» Texte présenté:
----------
En ce mercredi 13 septembre 2023, sous un ciel nuageux, alors que l’horloge affiche 12h 45 minutes, Grand-Dakar, un des quartiers populeux de Dakar, grouille de monde. Crée en août 1949 sur décision du maire de Dakar, Lamine Guèye, cette commune polarise aujourd’hui environ 64 290 âmes sur une superficie de 100 hectares. Ici, vers l’ex-cinéma Liberté, le bruit assourdissant des menuisiers en bois et métalliques et des garages de mécaniciens impose une oreille bien tendue pour entendre. L’odeur de l’huile et du gasoil titille les narines. Et les vrombissements des taxis, des «Cars Ndiaga Ndiaye», «Cars rapides» s’intègrent dans l’ambiance quotidienne. Sans compter les gargotes à ciel ouvert. Chacun essayant de tirer son épingle du jeu pour faire face à la conjoncture économique.
«Si un enfant se payait au supermarché, je mettrais des millions pour en avoir»
----------
Recopiez le passage du texte sur Grand-Dakar qui commence aux mots « En ce mercredi » et s’arrête après « la conjoncture économique. », en remplaçant « menuisiers » par « forgerons ». Seul le texte doit servir de référence.

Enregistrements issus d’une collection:
----------
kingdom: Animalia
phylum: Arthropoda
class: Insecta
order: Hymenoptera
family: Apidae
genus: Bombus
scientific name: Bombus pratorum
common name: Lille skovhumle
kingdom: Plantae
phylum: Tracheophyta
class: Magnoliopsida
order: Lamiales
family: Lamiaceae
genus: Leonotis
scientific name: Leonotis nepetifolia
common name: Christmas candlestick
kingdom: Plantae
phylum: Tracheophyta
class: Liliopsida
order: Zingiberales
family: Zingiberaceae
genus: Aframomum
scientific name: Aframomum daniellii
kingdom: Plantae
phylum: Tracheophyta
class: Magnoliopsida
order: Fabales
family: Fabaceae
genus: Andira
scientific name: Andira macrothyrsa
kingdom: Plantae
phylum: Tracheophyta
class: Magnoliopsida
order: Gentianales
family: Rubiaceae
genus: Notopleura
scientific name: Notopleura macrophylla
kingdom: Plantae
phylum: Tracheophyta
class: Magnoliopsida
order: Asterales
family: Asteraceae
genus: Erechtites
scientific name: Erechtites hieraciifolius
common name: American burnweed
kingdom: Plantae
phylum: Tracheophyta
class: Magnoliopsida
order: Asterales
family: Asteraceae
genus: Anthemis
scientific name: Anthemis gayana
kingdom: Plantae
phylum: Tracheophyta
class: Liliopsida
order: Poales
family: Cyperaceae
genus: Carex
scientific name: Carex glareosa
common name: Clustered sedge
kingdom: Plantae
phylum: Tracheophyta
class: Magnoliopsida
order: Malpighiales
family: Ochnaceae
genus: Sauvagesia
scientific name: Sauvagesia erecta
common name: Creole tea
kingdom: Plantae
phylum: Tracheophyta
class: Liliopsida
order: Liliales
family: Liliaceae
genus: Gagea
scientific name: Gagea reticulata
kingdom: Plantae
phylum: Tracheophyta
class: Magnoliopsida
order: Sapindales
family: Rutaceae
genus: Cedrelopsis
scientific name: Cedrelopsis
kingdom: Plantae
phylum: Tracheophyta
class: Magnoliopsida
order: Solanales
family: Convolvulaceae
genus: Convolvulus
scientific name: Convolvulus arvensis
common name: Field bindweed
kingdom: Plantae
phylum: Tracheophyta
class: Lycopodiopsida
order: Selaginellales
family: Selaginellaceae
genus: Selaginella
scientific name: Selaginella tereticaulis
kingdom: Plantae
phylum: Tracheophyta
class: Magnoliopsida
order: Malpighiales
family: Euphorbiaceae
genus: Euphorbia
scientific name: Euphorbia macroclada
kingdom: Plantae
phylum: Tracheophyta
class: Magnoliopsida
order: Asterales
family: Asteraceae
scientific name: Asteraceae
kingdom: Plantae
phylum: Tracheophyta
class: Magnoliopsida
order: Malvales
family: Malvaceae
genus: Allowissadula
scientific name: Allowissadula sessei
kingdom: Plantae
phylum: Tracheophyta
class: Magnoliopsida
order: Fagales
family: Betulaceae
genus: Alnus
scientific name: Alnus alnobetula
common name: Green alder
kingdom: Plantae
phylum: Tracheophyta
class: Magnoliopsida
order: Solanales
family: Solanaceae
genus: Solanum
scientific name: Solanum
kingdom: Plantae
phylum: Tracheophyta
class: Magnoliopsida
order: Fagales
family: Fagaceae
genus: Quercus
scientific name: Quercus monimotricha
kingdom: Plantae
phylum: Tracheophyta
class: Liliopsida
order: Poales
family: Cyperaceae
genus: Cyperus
----------
» Corrigé:
En ce mercredi 13 septembre 2023, sous un ciel nuageux, alors que l’horloge affiche 12h 45 minutes, Grand-Dakar, un des quartiers populeux de Dakar, grouille de monde. Crée en août 1949 sur décision du maire de Dakar, Lamine Guèye, cette commune polarise aujourd’hui environ 64 290 âmes sur une superficie de 100 hectares. Ici, vers l’ex-cinéma Liberté, le bruit assourdissant des forgerons en bois et métalliques et des garages de mécaniciens impose une oreille bien tendue pour entendre. L’odeur de l’huile et du gasoil titille les narines. Et les vrombissements des taxis, des «Cars Ndiaga Ndiaye», «Cars rapides» s’intègrent dans l’ambiance quotidienne. Sans compter les gargotes à ciel ouvert. Chacun essayant de tirer son épingle du jeu pour faire face à la conjoncture économique.